━━━ INPUT RECORDS ━━━

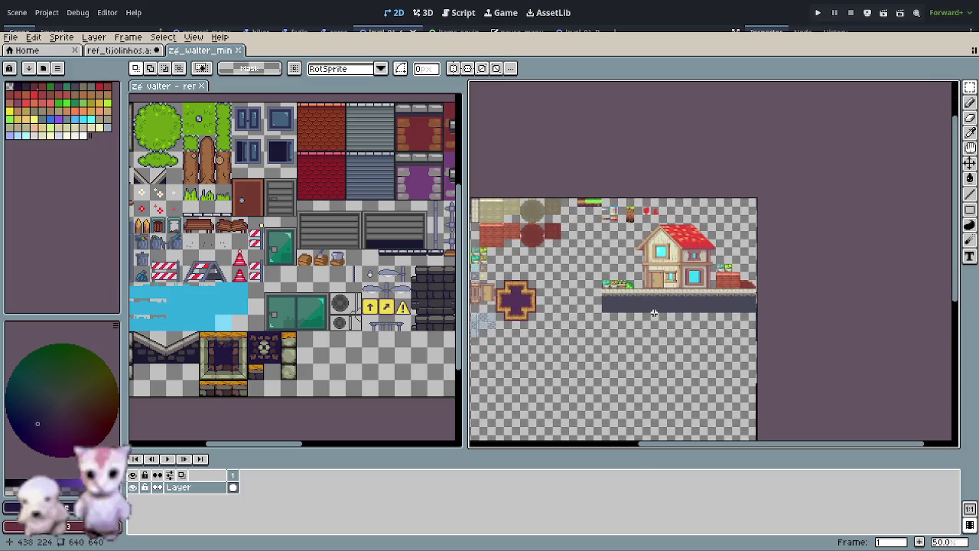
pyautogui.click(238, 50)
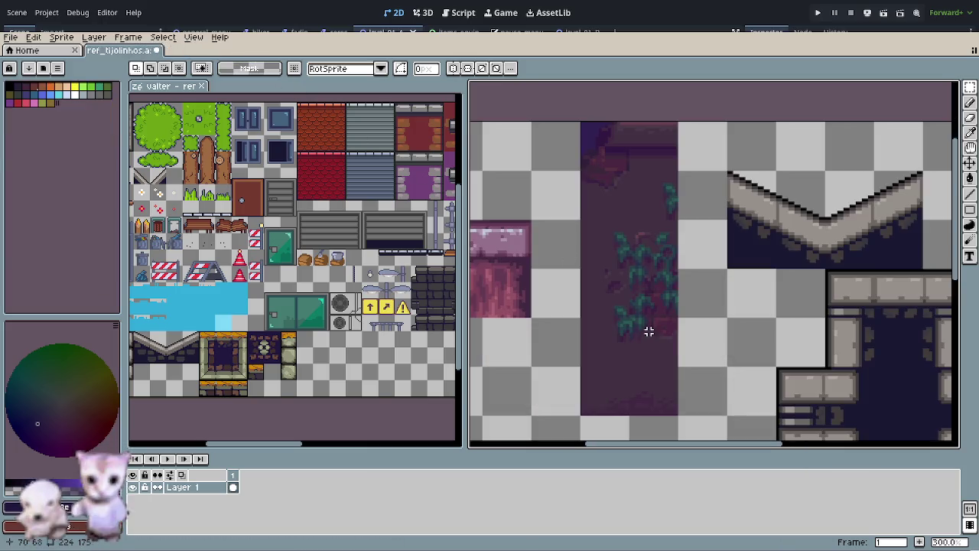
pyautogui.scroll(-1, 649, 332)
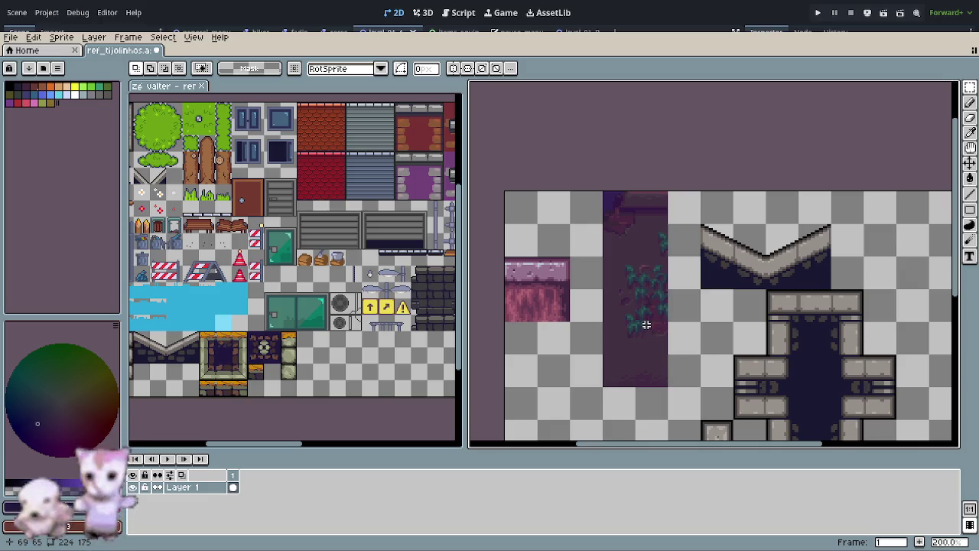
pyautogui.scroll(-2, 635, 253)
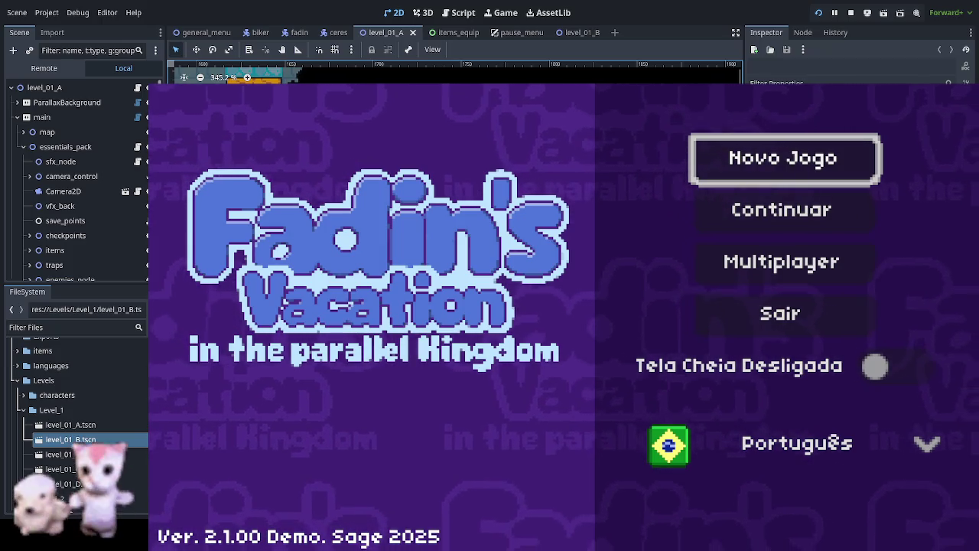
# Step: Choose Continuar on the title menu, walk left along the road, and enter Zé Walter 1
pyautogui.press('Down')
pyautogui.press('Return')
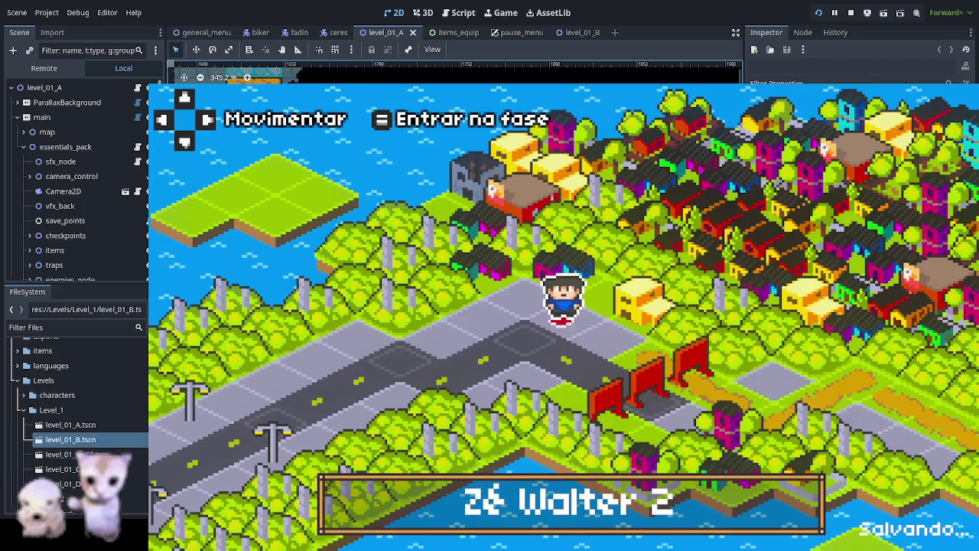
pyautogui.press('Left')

━━━

- PROBLEM DETAILS
A word-for-word repeat of the lines from the line with "pyautogui.scroll(-2, 635, 253)" to the last line of the data, both ends included and pictures left out, is all that should appear.

- EXERCISE SOLUTION
pyautogui.scroll(-2, 635, 253)
# Step: Choose Continuar on the title menu, walk left along the road, and enter Zé Walter 1
pyautogui.press('Down')
pyautogui.press('Return')
pyautogui.press('Left')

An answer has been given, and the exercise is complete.